C’est le séisme judiciaire de ce début juin. Le procureur général près la Cour d’appel judiciaire de Libreville, Eddy Narcisse Minang, magistrat hors hiérarchie, a été suspendu de ses fonctions pour trois mois par le ministre de la Justice, Garde des Sceaux. Derrière cette mesure conservatoire : des dossiers financiers sulfureux, une interférence présumée dans une enquête en cours, et un Conseil de discipline en perspecteive.

Dans la peau du rôle. Eddy Minang, procureur général, lors du procès qui l’a rendu célèbre, et peut-être vulnérable. © D.R.

 

Auditionné durant plusieurs heures à la présidence de la République, Eddy Narcisse Minang a fait l’objet d’une suspension conservatoire signée par le ministre de la Justice, Garde des Sceaux. L’intérim a immédiatement été confié à Thalie Aubone Nguema épouse Edjo, magistrate hors hiérarchie de l’ordre judiciaire gabonais, désignée pour assurer la continuité à la tête du parquet général.

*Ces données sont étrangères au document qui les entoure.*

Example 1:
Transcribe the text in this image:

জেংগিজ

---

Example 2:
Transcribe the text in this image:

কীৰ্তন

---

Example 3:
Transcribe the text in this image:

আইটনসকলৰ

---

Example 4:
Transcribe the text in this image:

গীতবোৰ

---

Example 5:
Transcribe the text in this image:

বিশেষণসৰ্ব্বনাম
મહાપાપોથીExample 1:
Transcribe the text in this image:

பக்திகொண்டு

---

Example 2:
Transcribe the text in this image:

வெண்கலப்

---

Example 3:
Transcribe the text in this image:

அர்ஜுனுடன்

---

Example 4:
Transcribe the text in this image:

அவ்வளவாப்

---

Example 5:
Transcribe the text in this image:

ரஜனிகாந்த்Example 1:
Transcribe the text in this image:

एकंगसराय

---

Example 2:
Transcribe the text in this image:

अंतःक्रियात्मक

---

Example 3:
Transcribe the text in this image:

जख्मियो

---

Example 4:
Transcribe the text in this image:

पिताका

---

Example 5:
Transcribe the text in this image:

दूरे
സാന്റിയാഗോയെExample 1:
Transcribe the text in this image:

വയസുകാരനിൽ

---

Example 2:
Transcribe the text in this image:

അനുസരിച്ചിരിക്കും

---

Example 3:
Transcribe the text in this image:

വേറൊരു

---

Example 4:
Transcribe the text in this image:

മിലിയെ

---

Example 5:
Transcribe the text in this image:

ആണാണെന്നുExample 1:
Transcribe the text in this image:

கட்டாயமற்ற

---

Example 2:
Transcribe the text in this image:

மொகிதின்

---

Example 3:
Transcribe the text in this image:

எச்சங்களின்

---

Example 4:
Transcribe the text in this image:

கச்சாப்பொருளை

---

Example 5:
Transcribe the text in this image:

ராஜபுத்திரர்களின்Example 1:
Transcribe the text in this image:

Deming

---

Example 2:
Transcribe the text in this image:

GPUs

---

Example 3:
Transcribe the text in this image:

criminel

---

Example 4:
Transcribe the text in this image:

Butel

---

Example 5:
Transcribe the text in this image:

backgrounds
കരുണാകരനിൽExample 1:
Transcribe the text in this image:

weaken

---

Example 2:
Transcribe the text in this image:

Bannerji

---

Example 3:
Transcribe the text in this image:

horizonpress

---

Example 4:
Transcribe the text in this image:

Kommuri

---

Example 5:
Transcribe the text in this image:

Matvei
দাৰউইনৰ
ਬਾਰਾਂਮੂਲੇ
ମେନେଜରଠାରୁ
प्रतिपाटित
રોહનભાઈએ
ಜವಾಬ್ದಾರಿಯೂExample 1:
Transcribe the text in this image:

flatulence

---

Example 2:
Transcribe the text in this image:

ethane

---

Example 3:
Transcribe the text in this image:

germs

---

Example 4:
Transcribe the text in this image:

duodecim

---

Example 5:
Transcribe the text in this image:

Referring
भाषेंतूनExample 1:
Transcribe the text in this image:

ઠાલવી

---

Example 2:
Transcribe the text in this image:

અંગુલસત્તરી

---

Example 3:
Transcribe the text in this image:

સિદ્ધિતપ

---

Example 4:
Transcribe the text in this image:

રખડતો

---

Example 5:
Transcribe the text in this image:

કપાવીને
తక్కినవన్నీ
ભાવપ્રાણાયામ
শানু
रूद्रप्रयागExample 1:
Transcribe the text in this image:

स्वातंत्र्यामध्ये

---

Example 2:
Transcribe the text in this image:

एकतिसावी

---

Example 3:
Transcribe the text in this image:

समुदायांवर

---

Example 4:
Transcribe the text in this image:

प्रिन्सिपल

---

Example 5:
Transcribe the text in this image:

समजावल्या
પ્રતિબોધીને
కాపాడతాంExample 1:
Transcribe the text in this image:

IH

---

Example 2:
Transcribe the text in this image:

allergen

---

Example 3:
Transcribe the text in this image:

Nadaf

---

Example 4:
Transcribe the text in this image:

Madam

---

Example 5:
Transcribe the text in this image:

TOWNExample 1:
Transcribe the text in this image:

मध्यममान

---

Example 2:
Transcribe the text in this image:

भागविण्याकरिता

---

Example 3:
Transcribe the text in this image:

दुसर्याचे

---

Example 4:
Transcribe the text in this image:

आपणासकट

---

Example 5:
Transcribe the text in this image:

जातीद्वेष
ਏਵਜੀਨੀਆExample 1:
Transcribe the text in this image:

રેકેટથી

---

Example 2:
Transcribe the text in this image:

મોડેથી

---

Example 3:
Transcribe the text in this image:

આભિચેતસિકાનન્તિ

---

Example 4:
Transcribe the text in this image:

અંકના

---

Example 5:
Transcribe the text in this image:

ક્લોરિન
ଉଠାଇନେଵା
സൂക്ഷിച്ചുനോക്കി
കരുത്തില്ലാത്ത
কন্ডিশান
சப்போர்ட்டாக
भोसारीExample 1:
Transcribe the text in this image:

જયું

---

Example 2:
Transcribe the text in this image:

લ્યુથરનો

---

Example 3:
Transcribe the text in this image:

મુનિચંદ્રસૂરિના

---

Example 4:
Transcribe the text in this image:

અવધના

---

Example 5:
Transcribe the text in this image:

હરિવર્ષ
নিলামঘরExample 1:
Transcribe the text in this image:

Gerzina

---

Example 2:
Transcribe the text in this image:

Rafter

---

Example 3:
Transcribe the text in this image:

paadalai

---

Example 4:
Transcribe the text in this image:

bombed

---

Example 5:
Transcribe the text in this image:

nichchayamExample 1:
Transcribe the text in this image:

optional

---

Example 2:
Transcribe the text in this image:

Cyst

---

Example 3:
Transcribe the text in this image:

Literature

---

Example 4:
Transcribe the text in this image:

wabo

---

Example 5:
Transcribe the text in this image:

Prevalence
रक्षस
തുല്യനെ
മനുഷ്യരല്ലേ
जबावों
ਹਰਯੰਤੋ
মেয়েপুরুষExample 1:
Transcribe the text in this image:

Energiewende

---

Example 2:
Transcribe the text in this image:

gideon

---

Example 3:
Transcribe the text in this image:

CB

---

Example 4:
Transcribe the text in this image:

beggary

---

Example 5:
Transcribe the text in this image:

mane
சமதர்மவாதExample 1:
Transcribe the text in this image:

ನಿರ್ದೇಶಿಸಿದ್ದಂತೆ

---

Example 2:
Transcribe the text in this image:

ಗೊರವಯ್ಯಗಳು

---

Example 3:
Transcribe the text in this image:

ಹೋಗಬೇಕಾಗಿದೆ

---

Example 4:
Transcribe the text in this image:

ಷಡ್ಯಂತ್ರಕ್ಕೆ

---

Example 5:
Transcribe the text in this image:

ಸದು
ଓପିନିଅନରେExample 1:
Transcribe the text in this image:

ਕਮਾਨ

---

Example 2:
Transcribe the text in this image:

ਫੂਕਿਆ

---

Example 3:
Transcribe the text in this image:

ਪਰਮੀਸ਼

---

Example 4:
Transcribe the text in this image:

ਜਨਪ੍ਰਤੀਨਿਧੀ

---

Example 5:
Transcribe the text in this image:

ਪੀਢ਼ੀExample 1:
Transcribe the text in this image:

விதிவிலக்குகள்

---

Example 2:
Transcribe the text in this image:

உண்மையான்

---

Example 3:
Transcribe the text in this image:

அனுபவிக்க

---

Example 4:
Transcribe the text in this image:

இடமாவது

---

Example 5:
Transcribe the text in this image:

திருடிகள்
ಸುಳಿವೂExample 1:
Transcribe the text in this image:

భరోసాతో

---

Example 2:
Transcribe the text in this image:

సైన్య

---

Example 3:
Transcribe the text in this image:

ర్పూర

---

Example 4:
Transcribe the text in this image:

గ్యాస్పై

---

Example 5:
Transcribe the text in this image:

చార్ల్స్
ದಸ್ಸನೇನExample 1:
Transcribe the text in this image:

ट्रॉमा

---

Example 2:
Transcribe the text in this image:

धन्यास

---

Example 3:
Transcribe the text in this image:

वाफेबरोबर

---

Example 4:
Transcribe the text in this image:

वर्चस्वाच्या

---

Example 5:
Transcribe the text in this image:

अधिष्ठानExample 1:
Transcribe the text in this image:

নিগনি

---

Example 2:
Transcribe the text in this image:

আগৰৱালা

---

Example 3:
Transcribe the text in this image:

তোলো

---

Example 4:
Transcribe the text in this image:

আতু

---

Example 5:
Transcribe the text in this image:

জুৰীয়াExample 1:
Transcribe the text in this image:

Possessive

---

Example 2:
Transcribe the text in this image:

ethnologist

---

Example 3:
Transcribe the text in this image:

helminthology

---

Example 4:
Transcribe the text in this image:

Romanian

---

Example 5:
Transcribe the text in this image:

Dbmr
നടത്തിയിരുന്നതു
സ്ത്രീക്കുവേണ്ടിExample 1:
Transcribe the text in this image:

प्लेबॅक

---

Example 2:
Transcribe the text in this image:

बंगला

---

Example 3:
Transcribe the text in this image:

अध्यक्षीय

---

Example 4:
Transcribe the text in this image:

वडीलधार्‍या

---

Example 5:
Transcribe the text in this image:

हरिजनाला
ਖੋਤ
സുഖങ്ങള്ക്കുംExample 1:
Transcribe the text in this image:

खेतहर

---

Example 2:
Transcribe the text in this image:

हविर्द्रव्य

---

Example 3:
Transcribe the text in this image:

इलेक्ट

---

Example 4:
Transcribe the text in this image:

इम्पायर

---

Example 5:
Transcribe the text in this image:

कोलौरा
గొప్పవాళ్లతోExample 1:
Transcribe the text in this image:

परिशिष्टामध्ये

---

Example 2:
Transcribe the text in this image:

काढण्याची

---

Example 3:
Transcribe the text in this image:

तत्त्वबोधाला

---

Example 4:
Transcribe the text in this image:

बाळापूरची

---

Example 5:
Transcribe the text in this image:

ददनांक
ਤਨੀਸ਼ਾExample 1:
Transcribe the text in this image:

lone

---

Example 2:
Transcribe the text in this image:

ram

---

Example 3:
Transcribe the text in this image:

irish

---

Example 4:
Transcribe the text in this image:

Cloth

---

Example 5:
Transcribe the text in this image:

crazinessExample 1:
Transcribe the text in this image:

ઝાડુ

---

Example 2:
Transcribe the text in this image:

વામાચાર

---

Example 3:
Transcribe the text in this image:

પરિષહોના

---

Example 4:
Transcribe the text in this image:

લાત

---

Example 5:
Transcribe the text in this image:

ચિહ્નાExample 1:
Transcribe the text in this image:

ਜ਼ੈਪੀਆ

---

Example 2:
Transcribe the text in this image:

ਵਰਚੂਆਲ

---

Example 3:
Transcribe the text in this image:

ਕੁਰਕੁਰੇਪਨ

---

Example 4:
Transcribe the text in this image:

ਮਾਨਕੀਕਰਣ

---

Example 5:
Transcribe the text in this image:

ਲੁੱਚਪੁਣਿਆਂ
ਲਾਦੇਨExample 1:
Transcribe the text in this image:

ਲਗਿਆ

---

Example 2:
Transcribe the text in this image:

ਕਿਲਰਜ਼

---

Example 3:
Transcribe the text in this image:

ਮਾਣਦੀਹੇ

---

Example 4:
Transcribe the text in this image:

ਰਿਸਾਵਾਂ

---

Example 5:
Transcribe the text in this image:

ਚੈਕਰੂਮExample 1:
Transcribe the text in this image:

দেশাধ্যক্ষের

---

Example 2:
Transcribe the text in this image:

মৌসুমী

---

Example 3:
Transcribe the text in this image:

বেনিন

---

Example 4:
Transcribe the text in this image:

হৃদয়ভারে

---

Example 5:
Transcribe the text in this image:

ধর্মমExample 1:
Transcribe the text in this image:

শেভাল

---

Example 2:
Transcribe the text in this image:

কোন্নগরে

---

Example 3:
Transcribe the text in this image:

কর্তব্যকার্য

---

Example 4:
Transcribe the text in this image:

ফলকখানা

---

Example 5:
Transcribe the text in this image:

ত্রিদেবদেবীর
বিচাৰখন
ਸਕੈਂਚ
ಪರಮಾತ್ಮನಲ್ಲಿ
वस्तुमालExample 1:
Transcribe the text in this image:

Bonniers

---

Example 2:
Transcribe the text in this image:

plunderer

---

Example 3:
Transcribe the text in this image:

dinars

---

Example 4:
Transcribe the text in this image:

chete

Le tombeur des Bongo aujourd’hui à terre

Le nom d’Eddy Narcisse Minang résonne bien au-delà des prétoires gabonais. C’est lui qui a porté, avec un sens aigu du spectacle, l’accusation dans l’affaire Sylvia et Noureddin Bongo, procès fleuve retransmis en direct à la télévision nationale, au cours duquel il s’est imposé comme le visage implacable du ministère public. Théâtral, intraitable, souverain dans ses réquisitoires, il avait requis vingt ans de réclusion criminelle pour détournement massif de fonds publics ; peine effectivement prononcée par contumace contre le «duo mère-fils». Confiscations, amendes records : rien n’avait été épargné.

Il avait ensuite défendu la procédure pied à pied, en conférence de presse, face aux avocats de la défense, assumant publiquement chaque acte d’une instruction qu’il avait voulue exemplaire. Cette exposition l’a rendu puissant. Elle l’a aussi rendu vulnérable. Aujourd’hui, c’est lui que la procédure rattrape.

Le dossier de la DCAF comme détonateur

Plusieurs dossiers sensibles pèsent sur le procureur général suspendu. Des soupçons liés à une affaire financière évaluée à 4 milliards de francs CFA, impliquant des hommes d’affaires chinois, figurent parmi les éléments évoqués. Mais c’est le scandale des surfacturations au ministère de l’Éducation nationale qui aurait constitué la goutte d’eau.

Ce dossier, rendu public début juin 2026 par le procureur de la République près le tribunal de première instance de Libreville, a conduit à l’interpellation d’une vingtaine d’agents de la Direction centrale des affaires financières (DCAF) du ministère, pour un préjudice estimé entre 560 et 700 millions de francs CFA. Or, selon des sources judiciaires concordantes, Eddy Narcisse Minang aurait usé de son entregent pour tenter de court-circuiter la procédure, le directeur de la DCAF étant originaire, comme lui, de la même localité du Woleu-Ntem.

Conseil de discipline et CSM en ligne de mire

La suspension conservatoire ne serait qu’une première étape. Le magistrat doit être convoqué devant le Conseil de discipline le 22 juin prochain. Viendrait ensuite, le cas échéant, une saisine du Conseil supérieur de la Magistrature, seule instance habilitée à statuer définitivement sur son maintien ou non dans ses fonctions.

La mesure ne fait pas l’unanimité dans les couloirs du palais de justice. «Le ministre de la Justice n’a pas respecté la procédure qui lui fait obligation de saisir préalablement le président du Conseil supérieur de la magistrature, donc Oligui Nguema», glisse un magistrat, sous couvert d’anonymat. Une irrégularité procédurale qui, si elle venait à être formellement soulevée, pourrait fragiliser l’ensemble de l’édifice disciplinaire construit contre Minang.

Un climat déjà miné par les rumeurs

Ce rebondissement survient dans un contexte alourdi par des rumeurs persistantes. À la mi-mai, des informations faisant état d’une prétendue arrestation du procureur général avaient rapidement été qualifiées de désinformation par plusieurs médias, certains évoquant une cabale et établissant des liens avec les procès des proches de l’ancien pouvoir.

Désormais les faits sont là, documentés et confirmés par de multiples sources concordantes issues du milieu judiciaire. Il appartient aux autorités compétentes de communiquer avec clarté sur ce dossier qui, par son ampleur et la stature de son protagoniste, jette une ombre durable sur le fonctionnement de la Justice gabonaise.